**PROMPT:**
In the report below about a BFI and Empire event, whose soundtrack in the Tron: Legacy footage struck the writer most?

As a journalist, I feel like I’ve been blindfolded – my telephone and Dictaphone have both been confiscated before I’ve been allowed into the BFI and Empire’s very own Chamber of Secrets – or NFT1, as it is more commonly known. Over the weekend, those lucky enough to get hold of the highly limited number of tickets have been treated to screenings, trailers, snippets, Q&As, random prizes and, mostly importantly of all, goody bags. Through our friends at Disney, I’ve been fortunate enough to be invited to the final day’s events, which includes a preview of Tron: Legacy, Kim Newman’s movie quiz and an exclusive screening of Edgar Wright’s Scott Pilgrim vs. The World with a Q&A with the esteemed director and creator of the original comic, Brian Lee O’Malley. Now if only I could record anything…
Things kick off bright and early with the aforementioned footage of the belated sequel to Tron, the classic sci-fi groundbreaker, which saw a youthful Jeff Bridges sucked into a computer world and forced to engage in deadly combat to survive. The new iteration of the film sees Bridge’s son Sam enter the Tron world in search of his long-lost father.
The footage we witnessed saw Sam being apprehended by the Tron police, suited up by four sultry fem-bots and sent, like his father before him, into the games realm. For will surely be billed as a family movie, the film seems very dark (to employ an overused adjective in film previewing), even unnerving. The 3D effects seem fine, even apt given Tron’s futuristic environments. What struck me most was how brilliant Daft Punk’s soundtrack was: exciting, brooding and very, very cool.

**INPUT DATA:**
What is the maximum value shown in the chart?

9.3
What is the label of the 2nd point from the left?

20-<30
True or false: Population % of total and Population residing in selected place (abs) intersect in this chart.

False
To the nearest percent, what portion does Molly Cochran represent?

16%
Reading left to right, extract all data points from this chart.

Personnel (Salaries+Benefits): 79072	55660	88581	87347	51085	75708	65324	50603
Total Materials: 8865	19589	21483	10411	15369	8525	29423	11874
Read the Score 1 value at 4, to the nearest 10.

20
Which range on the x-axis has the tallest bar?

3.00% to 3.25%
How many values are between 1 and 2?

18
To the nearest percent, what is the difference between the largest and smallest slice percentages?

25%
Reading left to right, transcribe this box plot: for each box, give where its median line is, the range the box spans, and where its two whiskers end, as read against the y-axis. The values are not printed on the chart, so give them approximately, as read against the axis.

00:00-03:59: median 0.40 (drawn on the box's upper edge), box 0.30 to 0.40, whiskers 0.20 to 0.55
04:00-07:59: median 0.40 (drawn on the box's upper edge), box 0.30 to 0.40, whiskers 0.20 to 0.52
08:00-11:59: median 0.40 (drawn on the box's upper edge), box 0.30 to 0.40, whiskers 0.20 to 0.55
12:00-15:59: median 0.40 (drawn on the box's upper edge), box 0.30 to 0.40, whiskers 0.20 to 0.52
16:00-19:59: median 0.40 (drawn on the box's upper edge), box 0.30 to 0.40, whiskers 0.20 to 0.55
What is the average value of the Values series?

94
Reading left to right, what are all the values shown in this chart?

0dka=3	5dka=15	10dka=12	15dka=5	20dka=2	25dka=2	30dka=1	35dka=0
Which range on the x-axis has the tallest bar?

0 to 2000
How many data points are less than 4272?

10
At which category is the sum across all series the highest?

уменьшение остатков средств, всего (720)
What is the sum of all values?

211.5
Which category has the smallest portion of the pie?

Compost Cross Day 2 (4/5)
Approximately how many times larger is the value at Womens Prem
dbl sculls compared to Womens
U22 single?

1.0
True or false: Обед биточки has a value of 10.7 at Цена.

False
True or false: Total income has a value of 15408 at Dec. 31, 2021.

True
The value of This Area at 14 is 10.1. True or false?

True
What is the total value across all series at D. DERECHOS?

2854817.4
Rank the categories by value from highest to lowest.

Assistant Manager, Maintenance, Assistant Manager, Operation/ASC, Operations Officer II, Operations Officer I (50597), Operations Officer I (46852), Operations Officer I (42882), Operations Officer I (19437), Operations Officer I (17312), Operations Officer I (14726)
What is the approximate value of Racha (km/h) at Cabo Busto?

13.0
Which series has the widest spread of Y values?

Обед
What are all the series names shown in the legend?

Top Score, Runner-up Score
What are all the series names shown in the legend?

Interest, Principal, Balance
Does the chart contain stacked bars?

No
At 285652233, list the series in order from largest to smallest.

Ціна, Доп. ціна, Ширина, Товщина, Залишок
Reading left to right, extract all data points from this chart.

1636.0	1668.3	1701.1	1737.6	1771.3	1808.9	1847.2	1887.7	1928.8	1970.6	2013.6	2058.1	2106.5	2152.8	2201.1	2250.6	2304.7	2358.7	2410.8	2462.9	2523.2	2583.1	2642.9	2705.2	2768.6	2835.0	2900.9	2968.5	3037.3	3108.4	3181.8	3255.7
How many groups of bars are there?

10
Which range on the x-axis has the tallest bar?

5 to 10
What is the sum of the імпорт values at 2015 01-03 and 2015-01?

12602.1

**EXERCISE RESPONSE:**
Daft Punk's